Die Idee zur „Löffel-Theorie“ stammt von der US-amerikanischen Aktivistin Christine Miserandino, die 2003 diese Theorie entwickelt hat, um den Umgang mit Energie bei chronischen Krankheiten zu erklären. Dabei stehen „Löffel“ als metaphorische Einheiten für Energie, wobei jeder Mensch eine unterschiedlich begrenzte Anzahl davon hat. Zum Beispiel braucht jemand mit einer chronischen oder psychischen Erkrankung für die reguläre Bewältigung des Alltags mehr Löffel (also Energie) als ein Mensch ohne diese Einschränkungen. Ähnlich verhält es sich mit Menschen, die strukturell diskriminiert werden. Diese Theorie hat sich über die Jahre zu einer „Spoony-Bewegung“ entwickelt, um den Umgang mit Ressourcen besser zu verstehen. Und diese Debatte wollen wir nun in die schwule und queere Communitys reinholen.

Es klingt ja erstmal etwas theoretisch – wie erklärt ihr diese Theorie den Menschen? 

Wir haben verschiedene Wege gefunden, um die Theorie anschaulich zu gestalten. Dazu gehören Flyer mit verschiedenen Motiven, die verschiedene Aspekte des queeren Lebens repräsentieren, zum Beispiel Non-Binary Pride, Trans Pride, Gay Pride, oder die Aids-Schleife. Diese Löffel verweisen auf die Webseite, auf der die Theorie erklärt wird. Unser Ziel ist es, dass Menschen sich ihren Alltag besser einteilen können und sich dazu ermutigt fühlen, miteinander über ihre Erfahrungen zu sprechen. Zum Beispiel indem wir den Satz „Hey, heute habe ich nicht so viel Energie; ich glaube, ich habe kaum noch Löffel heute zur Verfügung“ ein Stück weit normalisieren. Oder „heute habe ich nur noch wenige Löffel zur Verfügung und damit muss ich aber noch dies oder jenes bewältigen.“ Wir möchten eine solidarische Gemeinschaft fördern, in der Menschen sich gegenseitig unterstützen können.

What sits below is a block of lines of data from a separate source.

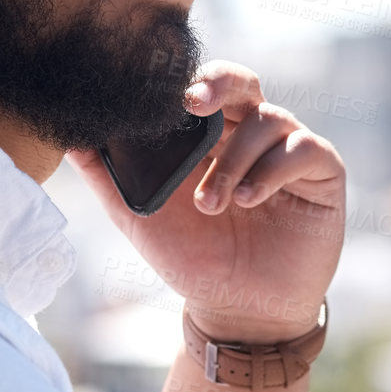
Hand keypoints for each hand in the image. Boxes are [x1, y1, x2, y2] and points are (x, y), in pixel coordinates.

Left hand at [67, 61, 344, 342]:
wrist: (239, 311)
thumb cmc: (194, 258)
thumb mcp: (141, 217)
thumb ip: (108, 176)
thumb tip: (68, 137)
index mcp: (210, 134)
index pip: (202, 87)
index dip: (185, 80)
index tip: (162, 91)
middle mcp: (251, 133)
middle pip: (242, 82)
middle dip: (218, 83)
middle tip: (192, 102)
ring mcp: (288, 150)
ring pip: (268, 119)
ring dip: (233, 160)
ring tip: (212, 203)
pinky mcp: (322, 172)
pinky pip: (303, 149)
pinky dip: (271, 170)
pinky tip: (248, 201)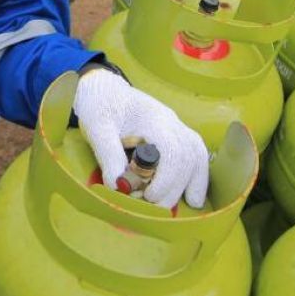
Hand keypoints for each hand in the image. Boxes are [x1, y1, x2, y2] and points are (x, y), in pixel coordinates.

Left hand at [72, 69, 208, 209]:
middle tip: (154, 206)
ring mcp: (176, 126)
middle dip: (175, 187)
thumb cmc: (99, 106)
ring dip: (194, 182)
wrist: (103, 89)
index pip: (172, 150)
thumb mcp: (97, 128)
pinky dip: (198, 175)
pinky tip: (194, 196)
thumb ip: (108, 155)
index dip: (165, 178)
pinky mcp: (176, 134)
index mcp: (152, 118)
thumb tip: (119, 187)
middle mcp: (170, 121)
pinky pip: (196, 154)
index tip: (148, 196)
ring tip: (188, 204)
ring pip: (197, 154)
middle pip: (188, 157)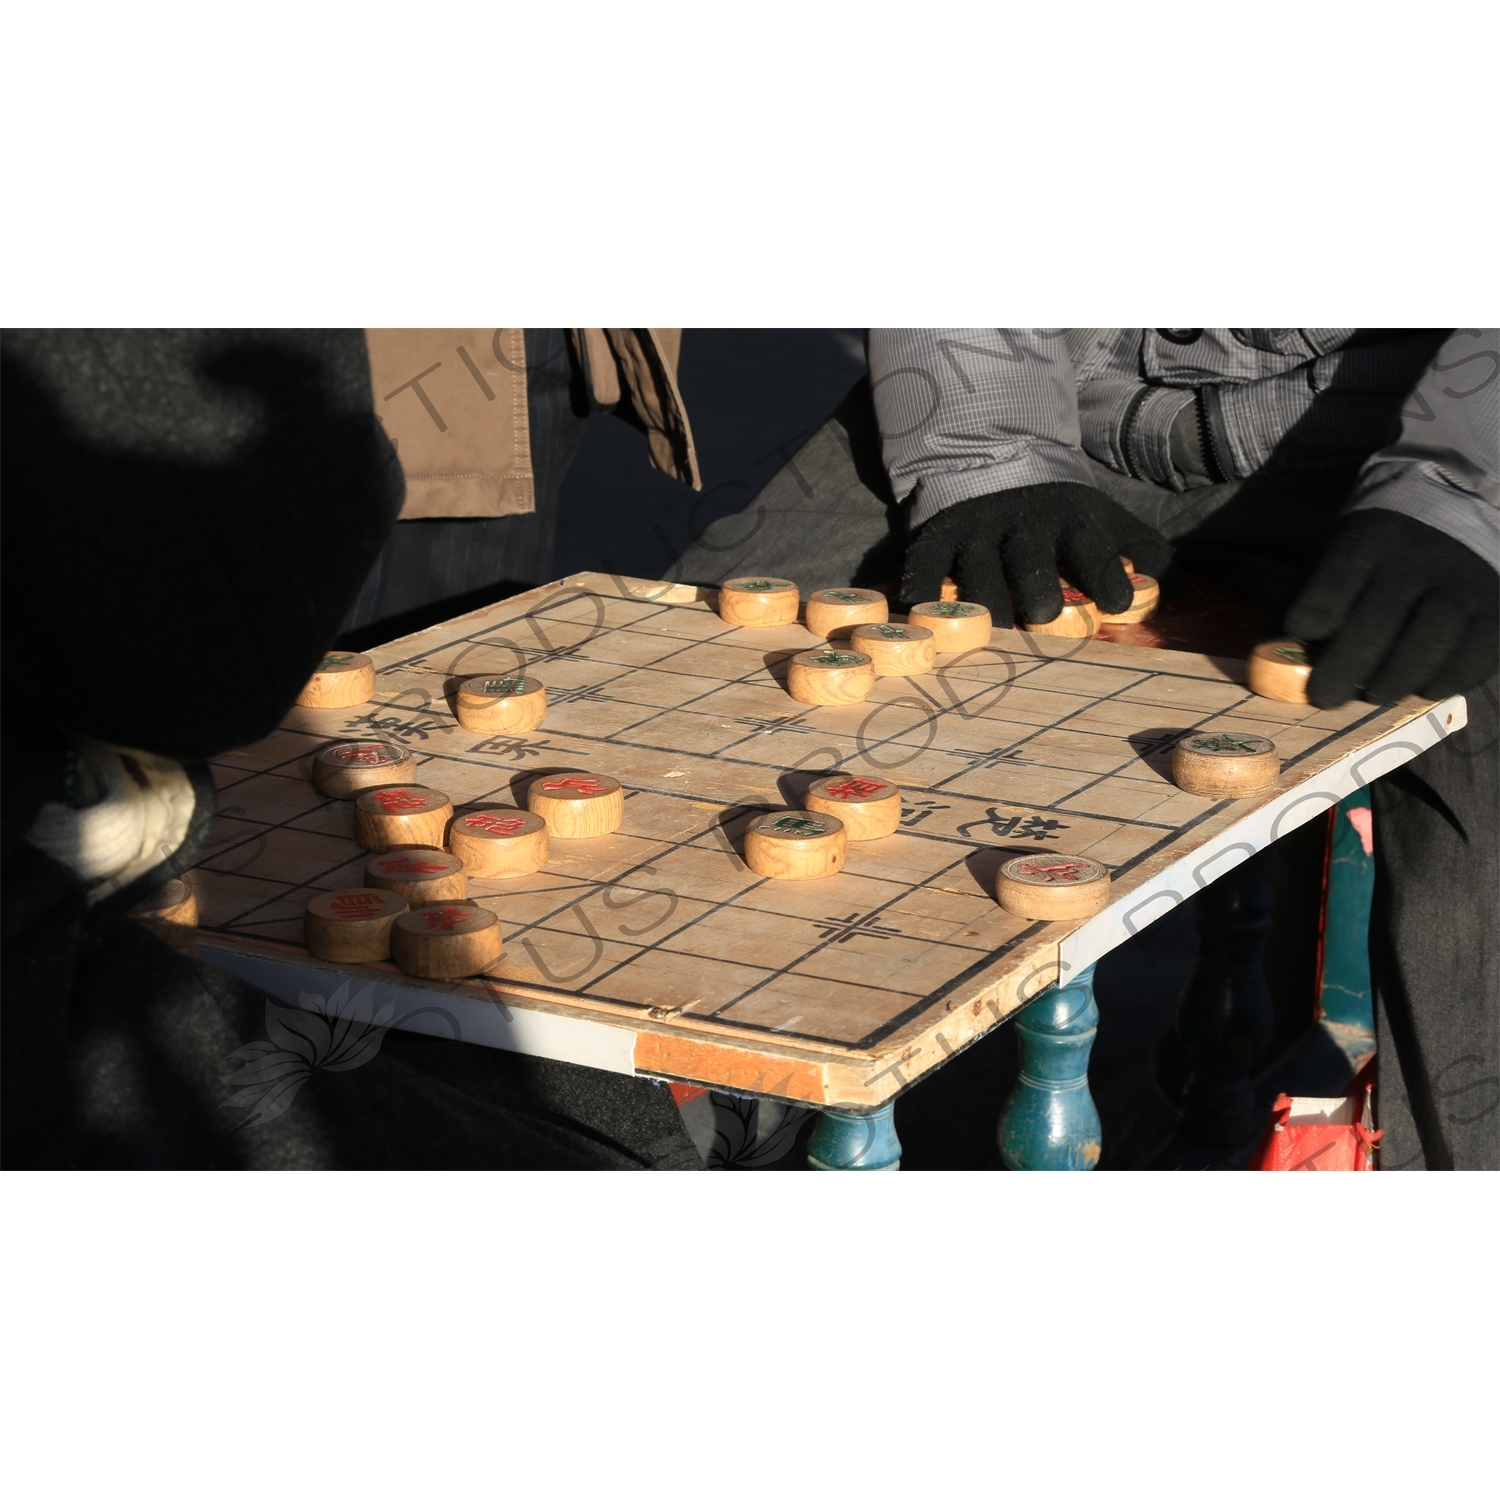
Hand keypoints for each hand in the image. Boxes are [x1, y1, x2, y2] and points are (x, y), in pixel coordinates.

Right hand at [901, 483, 1172, 627]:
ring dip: (985, 604)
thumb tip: (1178, 589)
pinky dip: (920, 591)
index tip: (1115, 605)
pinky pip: (925, 567)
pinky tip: (920, 614)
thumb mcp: (1105, 518)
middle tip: (1042, 618)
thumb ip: (1143, 551)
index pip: (1093, 551)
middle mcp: (1023, 525)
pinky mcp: (938, 535)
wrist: (994, 458)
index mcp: (1071, 522)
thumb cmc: (1060, 512)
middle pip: (1030, 563)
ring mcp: (978, 530)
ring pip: (979, 574)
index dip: (1105, 578)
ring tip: (990, 631)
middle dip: (1038, 593)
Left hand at [1285, 509, 1498, 707]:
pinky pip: (1478, 652)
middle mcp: (1420, 558)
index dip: (1318, 611)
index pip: (1340, 575)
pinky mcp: (1494, 612)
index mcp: (1369, 540)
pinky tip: (1422, 689)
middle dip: (1348, 663)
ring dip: (1399, 674)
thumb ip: (1299, 612)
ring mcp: (1462, 583)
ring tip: (1374, 695)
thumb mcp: (1330, 566)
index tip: (1303, 636)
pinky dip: (1449, 678)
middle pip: (1382, 615)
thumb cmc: (1369, 564)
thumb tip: (1264, 670)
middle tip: (1327, 696)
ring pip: (1434, 633)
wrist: (1446, 522)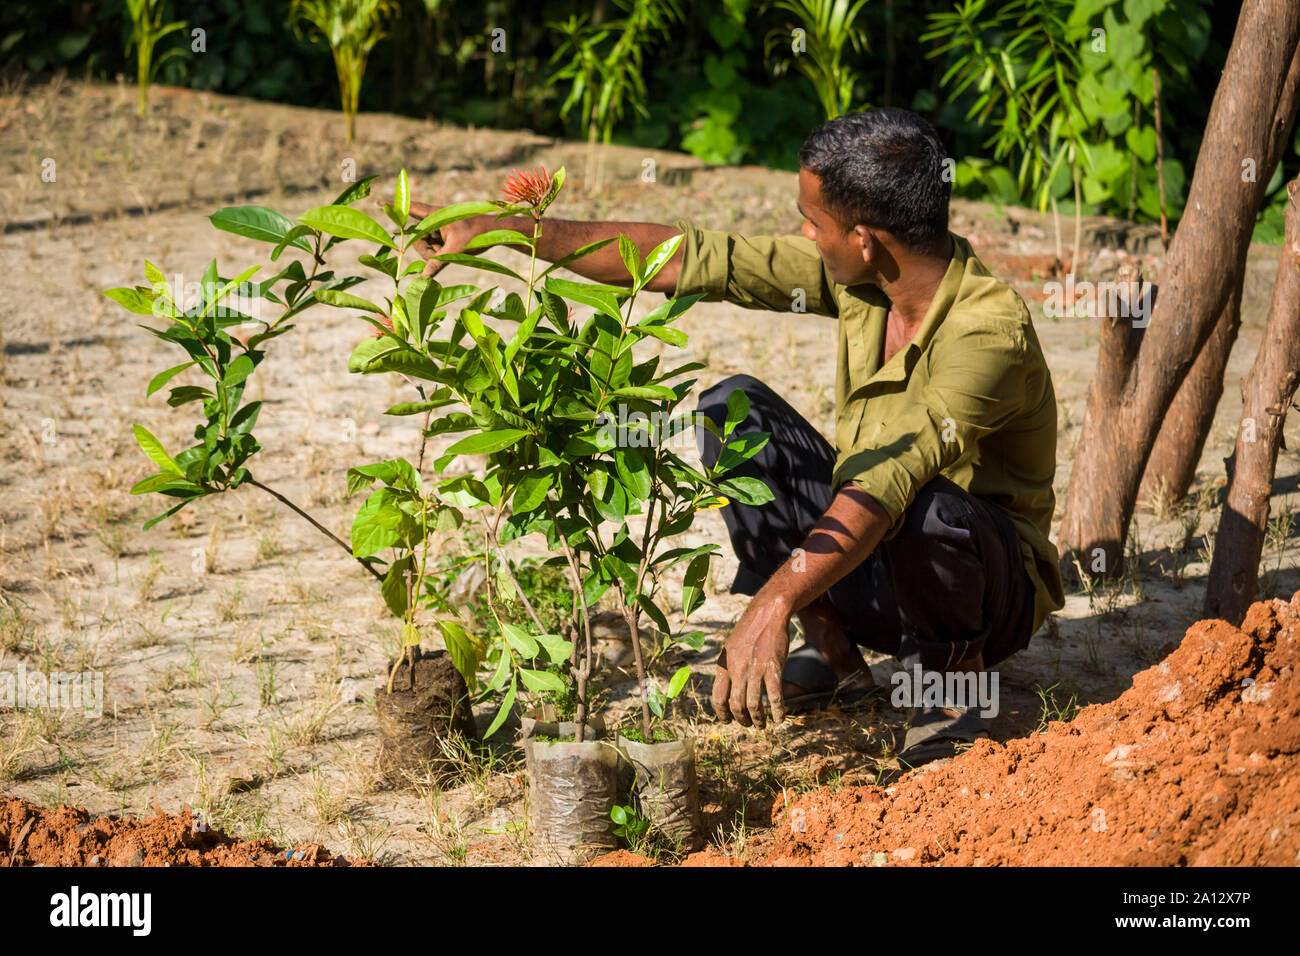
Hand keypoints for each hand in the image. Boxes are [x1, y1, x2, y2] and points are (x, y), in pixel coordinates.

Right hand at [390, 198, 490, 277]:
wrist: (497, 233)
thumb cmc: (477, 236)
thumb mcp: (455, 252)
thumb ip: (436, 265)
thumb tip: (422, 281)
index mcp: (436, 215)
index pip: (410, 209)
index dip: (394, 208)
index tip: (377, 202)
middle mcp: (435, 219)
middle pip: (416, 237)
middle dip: (426, 250)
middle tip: (442, 253)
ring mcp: (439, 227)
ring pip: (424, 245)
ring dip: (434, 253)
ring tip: (451, 251)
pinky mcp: (443, 234)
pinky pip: (433, 247)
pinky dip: (440, 253)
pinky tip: (453, 251)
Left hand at [712, 591, 791, 728]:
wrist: (767, 614)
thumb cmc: (750, 631)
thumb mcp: (731, 648)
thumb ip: (728, 668)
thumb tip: (726, 688)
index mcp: (724, 665)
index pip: (718, 698)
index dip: (722, 714)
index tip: (728, 721)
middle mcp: (737, 669)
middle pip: (736, 705)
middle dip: (742, 720)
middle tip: (748, 724)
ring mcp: (755, 669)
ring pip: (754, 705)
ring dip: (758, 720)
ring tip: (762, 725)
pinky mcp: (773, 668)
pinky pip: (775, 696)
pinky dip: (777, 711)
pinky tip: (779, 718)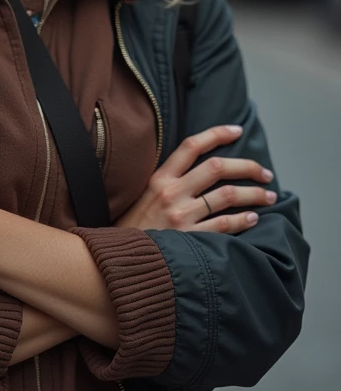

Die Löffel-Theorie mag anfangs abstrakt wirken, aber sie ist für alle Menschen relevant. Queere Menschen tragen oft zusätzliche Belastungen aufgrund von Diskriminierung in der Gesellschaft. Zum Beispiel Minderheitenstress – also eine Form von Stress, dem aufgrund von Diskriminierung und Stigma nur Minderheiten ausgesetzt sind. Es gibt auch Menschen mit psychischen Problemen, wie Depressionen, Panikattacken, oder Angststörungen, die ihren Energiehaushalt beeinträchtigen. Ich war selbst zum Beispiel vier Monate in einer Tagesklinik und hatte in dieser Zeit viel weniger Löffel, weil ich viel Energie dafür aufwenden musste, morgens überhaupt aus dem Bett und in die Klinik zu kommen. Da gibt die Löffel-Theorie einem ein Tool an die Hand, das anderen Menschen zu erklären: „Hey, du hattest gestern vielleicht zehn Löffel zur Verfügung, ich leider aber nur fünf. Deswegen war mein Tag schwerer zu bewältigen und ich habe es nicht mehr geschafft, dich anzurufen.“ Diese Theorie kann helfen, schwierige Themen verständlicher zu machen und Menschen dabei zu unterstützen, ihre eigenen Grenzen zu erkennen.

Wie wird die Kampagne umgesetzt und wo wird man auf sie stoßen?

 

 

 

 

Wen wollt ihr ansprechen und welche Ziele verfolgt ihr damit?

Unsere Kampagne richtet sich nicht nur an Betroffene, sondern auch an Angehörige, Pflegende und die gesamte Gesellschaft. Ich habe mit der Theorie zum Beispiel auch meinen Schwieger- und Großeltern erklären können, wie es ist, mit einer Depression zu leben. Wir möchten das Bewusstsein für psychische Gesundheit stärken und Menschen dazu ermutigen, über ihre Erfahrungen zu sprechen.

Unsere Hoffnung ist es, dass während der CDS-Saison viele Menschen die Flyer weitergeben, die Löffel an andere weiterreichen und Gespräche führen. Zudem erhalten wir oft Nachrichten, in denen uns mitgeteilt wird, dass das Thema Mental Health die Leute sehr interessiert. Und wir möchten an diesem Punkt als Kampagne weiterarbeiten. Bei der EMIS-Studie, der größten europäischen Studie zur Gesundheit schwuler und bi+ Männer, sowie trans Menschen, geht es zum Teil auch um Mental Health. Unsere Präventionsarbeit zielt darauf ab, Menschen in den Austausch zu bringen und Tabus zu beseitigen. Wir möchten die Scham abbauen und ermutigen, sich ernsthaft nach dem Befinden anderer zu erkundigen. Zu fragen „Wie geht es dir?“ und auch wirklich an der Antwort interessiert zu sein. Das ist es, was wir uns erhoffen und wünschen. Unser Ziel ist es, eine solidarische Gemeinschaft zu schaffen, die sich gegenseitig unterstützt und Tabus um psychische Gesundheit beseitigt.

Vielen Dank für das Interview, Jonathan!